> **TASKS TO CARRY OUT**:
**1)** Decide whether each statement agrees with the passage on nursing simulation at the Phoenix campus. Answer yes or no for each and quote the deciding words: (a) Donna Adams is the dean of academic affairs at the Phoenix campus; (b) opportunities for placing students in acute care clinical experiences are increasing; (c) the community health nursing activity takes place in a simulated home setting.
**2)** In the passage on nursing simulation at the Phoenix campus, what are the realistic simulations done on?
**3)** Carry on the passage on nursing simulation at the Phoenix campus, starting after its last sentence.

> **READING PASSAGE**:

+ + + +

Donna Adams, DNSc, RN, is the dean of academic affairs at Chamberlain College of Nursing’s Phoenix campus.
As opportunities for placing students in acute care clinical experiences decrease for all nursing schools, alternative activities are being created that enable the student to meet clinical course outcomes. According to research, students’ abilities to exercise clinical reasoning and decision-making are increased when engaged in these alternatives.
The Phoenix Campus is implementing exciting new ways to enhance the traditional clinical experience for nursing students. The activities include realistic simulations on manikins and laboratory exercises relevant to the course competencies. There are many advantages to student participation in simulation learning. These include participating in patient scenarios that often are unavailable to students in clinical agencies, being able to learn in an environment where there is freedom to make mistakes and to learn from them, as well as customizing learning to fit student needs. Simulated and laboratory experiences mimic the environments of healthcare agencies. A community health nursing activity allows the student to practice care delivery in a simulated home setting.

+ + + +

> **DATA RECORDS**:
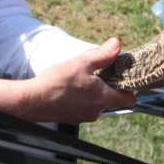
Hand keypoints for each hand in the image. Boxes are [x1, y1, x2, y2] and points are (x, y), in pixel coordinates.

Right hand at [18, 38, 135, 122]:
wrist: (33, 100)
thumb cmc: (57, 81)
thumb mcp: (82, 62)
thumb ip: (103, 55)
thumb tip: (117, 44)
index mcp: (103, 98)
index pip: (129, 99)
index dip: (130, 88)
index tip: (124, 78)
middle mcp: (96, 111)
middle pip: (111, 99)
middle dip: (107, 86)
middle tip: (96, 73)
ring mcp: (84, 117)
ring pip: (96, 103)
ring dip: (92, 93)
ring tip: (79, 80)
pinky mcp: (73, 119)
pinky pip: (83, 108)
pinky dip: (81, 99)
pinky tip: (70, 89)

+ + + +

> **RESULTS FOR THE EXERCISE**:
**1)**
(a) Yes: "is the dean of academic affairs at Chamberlain College of Nursing’s Phoenix campus"
(b) No: "opportunities for placing students in acute care clinical experiences decrease for all nursing schools"
(c) Yes: "allows the student to practice care delivery in a simulated home setting"

**2)** On manikins.

**3)**
Virtual experiences such as ATI™ and ACTIVSim™ will begin in the March session in all Phoenix campus nursing courses containing a clinical or laboratory component. These are particularly appealing to students who enjoy the use of electronics in learning. All of this structured learning, which is carefully planned by experienced faculty, is grouped under the label of the Experiential Learning Model (ELM). The model provides many opportunities for students’ active learning that is transferable to caring for patients in all types of settings.